De La Torre then showed me the same map, this time from the 2021 MATES study. The dark purple stripes had almost completely disappeared.

Southeast Los Angeles on the map “is still fuchsia,” he said. “But [carcinogenic emissions have] fell demonstrably. What happened during that time? Our regulations have happened in that time. That is the only difference. People live in the same place. The same highways, the same factories, everything the same. That’s why I talk about ending diesel with CARB all the time.”

Less cancer is wonderful and all, I said, but I don't live near the highway. Why should I adopt regulations that affect the type of car I drive?

He laughed and admitted that car culture has a stranglehold on California. He doesn't drive an electric vehicle himself, because no current model can fit his 6-foot-5 frame. “But the market is getting to that point. More than 25% of new car sales in California were zero-emission last year [quarter]. That's not us. That is not our mandate. It is the consumers who make the decision.”

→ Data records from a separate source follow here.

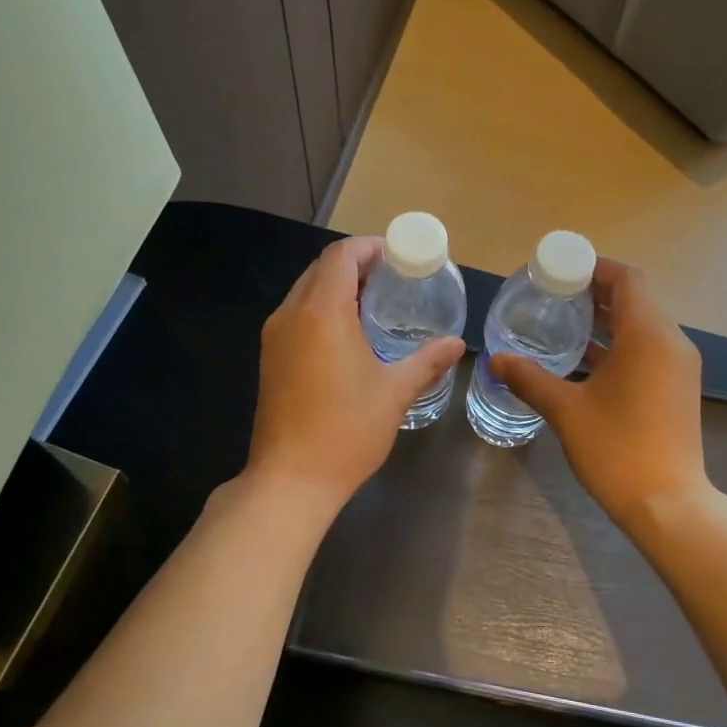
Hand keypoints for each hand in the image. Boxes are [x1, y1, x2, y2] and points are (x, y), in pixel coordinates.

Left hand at [244, 236, 464, 516]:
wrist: (291, 479)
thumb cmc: (347, 430)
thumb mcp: (394, 392)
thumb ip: (427, 361)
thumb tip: (456, 344)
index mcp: (322, 313)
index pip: (341, 256)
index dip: (369, 248)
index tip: (398, 256)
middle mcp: (291, 315)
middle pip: (320, 269)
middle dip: (355, 265)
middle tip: (392, 279)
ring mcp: (274, 338)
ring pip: (305, 292)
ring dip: (337, 288)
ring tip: (374, 304)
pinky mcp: (270, 359)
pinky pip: (296, 316)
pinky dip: (322, 310)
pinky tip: (348, 335)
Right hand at [492, 259, 709, 531]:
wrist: (668, 504)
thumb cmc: (617, 450)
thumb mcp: (566, 411)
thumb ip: (530, 379)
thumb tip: (496, 360)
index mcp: (648, 336)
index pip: (627, 279)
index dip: (594, 268)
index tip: (559, 272)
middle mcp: (671, 342)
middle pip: (635, 300)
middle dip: (595, 294)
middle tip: (553, 296)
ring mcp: (678, 367)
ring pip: (642, 327)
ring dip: (606, 321)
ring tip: (564, 324)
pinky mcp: (677, 389)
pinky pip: (648, 350)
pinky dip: (619, 346)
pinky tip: (585, 362)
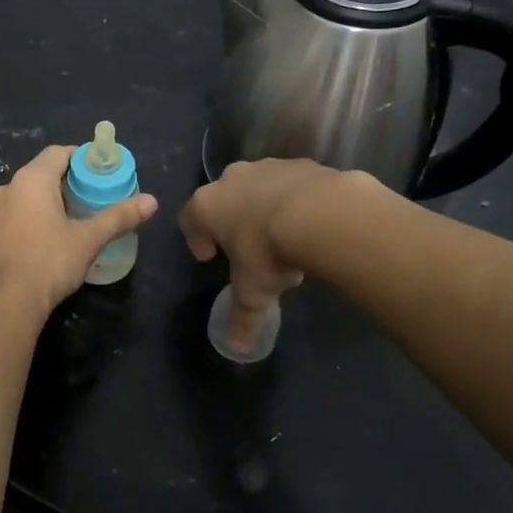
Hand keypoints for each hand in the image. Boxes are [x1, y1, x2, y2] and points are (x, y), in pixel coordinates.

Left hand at [0, 145, 158, 325]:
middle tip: (87, 200)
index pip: (58, 153)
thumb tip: (152, 201)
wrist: (3, 304)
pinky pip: (7, 218)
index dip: (80, 159)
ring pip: (20, 197)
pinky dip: (23, 222)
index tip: (97, 173)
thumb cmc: (49, 263)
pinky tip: (37, 243)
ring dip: (41, 204)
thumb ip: (119, 217)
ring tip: (64, 223)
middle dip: (63, 183)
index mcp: (31, 180)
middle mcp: (5, 188)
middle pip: (39, 174)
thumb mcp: (89, 240)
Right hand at [179, 159, 354, 350]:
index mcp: (207, 205)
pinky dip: (297, 201)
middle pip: (223, 199)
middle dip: (233, 222)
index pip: (189, 218)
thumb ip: (242, 318)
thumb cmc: (269, 251)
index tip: (210, 257)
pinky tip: (312, 224)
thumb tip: (236, 349)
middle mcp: (232, 178)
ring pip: (258, 189)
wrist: (323, 214)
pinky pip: (293, 184)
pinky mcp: (302, 164)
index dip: (196, 239)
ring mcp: (268, 166)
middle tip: (248, 249)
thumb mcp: (253, 292)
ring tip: (285, 239)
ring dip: (265, 210)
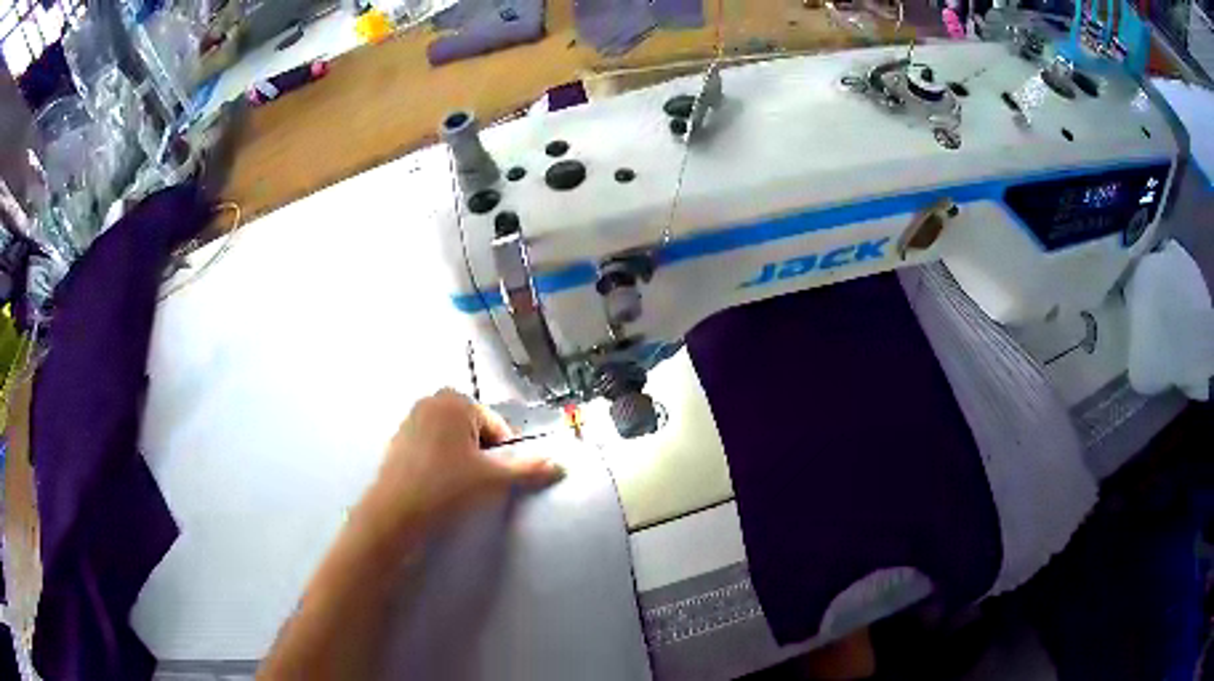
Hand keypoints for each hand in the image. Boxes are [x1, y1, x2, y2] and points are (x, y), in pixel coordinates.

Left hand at [362, 389, 563, 542]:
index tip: (493, 477)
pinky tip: (436, 484)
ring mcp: (411, 419)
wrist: (396, 513)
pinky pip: (430, 446)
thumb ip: (528, 470)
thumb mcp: (493, 480)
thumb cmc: (447, 487)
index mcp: (456, 401)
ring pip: (452, 438)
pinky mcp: (397, 439)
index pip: (496, 426)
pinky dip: (439, 461)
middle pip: (474, 429)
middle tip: (475, 481)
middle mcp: (432, 401)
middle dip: (480, 452)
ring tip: (455, 486)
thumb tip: (561, 465)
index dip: (502, 453)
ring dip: (460, 457)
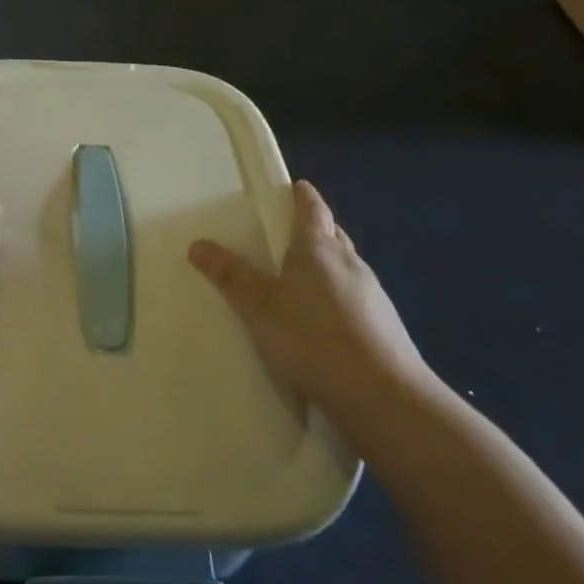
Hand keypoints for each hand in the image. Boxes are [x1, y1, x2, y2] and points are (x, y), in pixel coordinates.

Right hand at [188, 181, 432, 425]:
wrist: (382, 395)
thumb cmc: (313, 339)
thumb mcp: (259, 308)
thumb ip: (231, 276)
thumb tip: (198, 244)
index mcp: (319, 248)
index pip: (312, 208)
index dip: (301, 195)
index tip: (293, 187)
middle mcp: (350, 262)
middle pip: (332, 234)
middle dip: (314, 228)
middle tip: (288, 233)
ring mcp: (373, 293)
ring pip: (345, 265)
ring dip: (326, 264)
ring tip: (300, 278)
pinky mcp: (384, 324)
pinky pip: (355, 296)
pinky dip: (338, 296)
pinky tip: (324, 320)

I responded that clean air regulations enacted in 2008 at the ports of Long Beach and Los Angeles cost my father his job as an independent trucker because he didn't have the money to modify his old rig and was too old to justify a loan. to buy a new one.

“Now we are strongly incentivizing” truck drivers to switch to cleaner vehicles, De La Torre responded. He mentioned CalSTART, a CARB-funded nonprofit that offers rebates for switching to greener engines. “They are oversubscribed every time they open a money fund for truckers. They receive more requests than they have money. “This is what is happening.”

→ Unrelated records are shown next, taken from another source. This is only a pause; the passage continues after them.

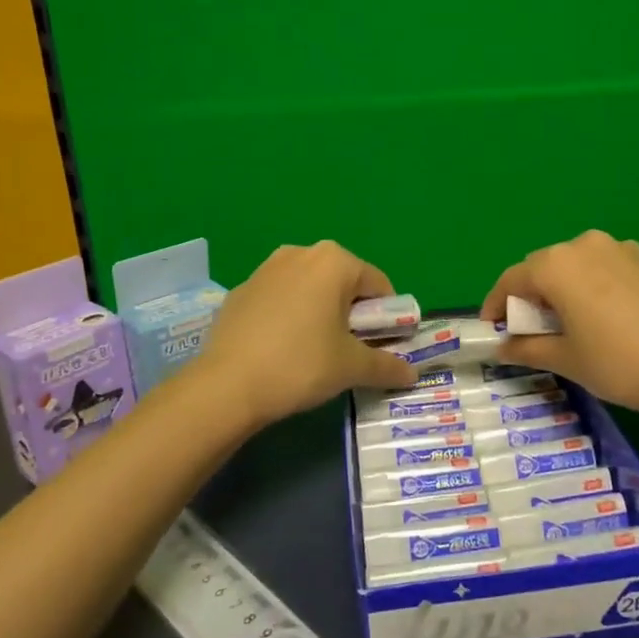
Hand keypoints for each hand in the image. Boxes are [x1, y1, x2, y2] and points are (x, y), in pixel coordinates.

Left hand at [194, 241, 416, 431]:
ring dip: (321, 313)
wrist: (227, 384)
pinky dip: (290, 317)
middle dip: (352, 313)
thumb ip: (386, 366)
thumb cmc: (301, 365)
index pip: (378, 286)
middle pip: (343, 283)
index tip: (382, 346)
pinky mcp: (240, 290)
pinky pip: (280, 299)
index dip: (387, 318)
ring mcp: (265, 268)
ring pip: (310, 288)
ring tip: (315, 352)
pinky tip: (281, 349)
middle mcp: (300, 253)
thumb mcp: (351, 367)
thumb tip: (411, 375)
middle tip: (349, 351)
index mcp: (334, 261)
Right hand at [480, 230, 638, 427]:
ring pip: (580, 266)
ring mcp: (625, 250)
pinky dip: (598, 289)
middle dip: (531, 295)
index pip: (512, 279)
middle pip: (545, 267)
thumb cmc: (621, 364)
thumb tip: (502, 347)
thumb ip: (527, 348)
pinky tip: (612, 320)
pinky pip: (611, 270)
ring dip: (566, 289)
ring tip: (572, 323)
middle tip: (531, 329)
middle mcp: (587, 246)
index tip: (492, 329)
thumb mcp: (567, 360)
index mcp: (558, 265)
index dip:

We looked down the street, where an engine had backfired loudly.

“We're not just throwing things away,” he said. “We're not just putting down the hammer. We thought, 'Okay, how do these pieces come together so that we can have this market and everyone can be a part of it?'”

De La Torre was never judgmental during our hour-long talk, and his final response about Luddites like me was perfectly rational, even empathetic.

“It's about habits. We have grown up with these things. And then we thought, 'Oh, that's the only way to go.' But when people tell me how hard it is to charge cars or this or that, I tell them that we've had the convenience of gas stations for less than a hundred years. We act like it's always been this way since the cavemen. No!

“We are just making another transition to another technology and at first it will be a little uncomfortable. But eventually it will be the norm and we will just adapt.”

As if on cue, a Prius passed through a driveway while speeding down an alley. Their driver was a tattooed man with a shaved head.

De La Torre smiled.

“A bit vato He is driving a hybrid. “Well then!”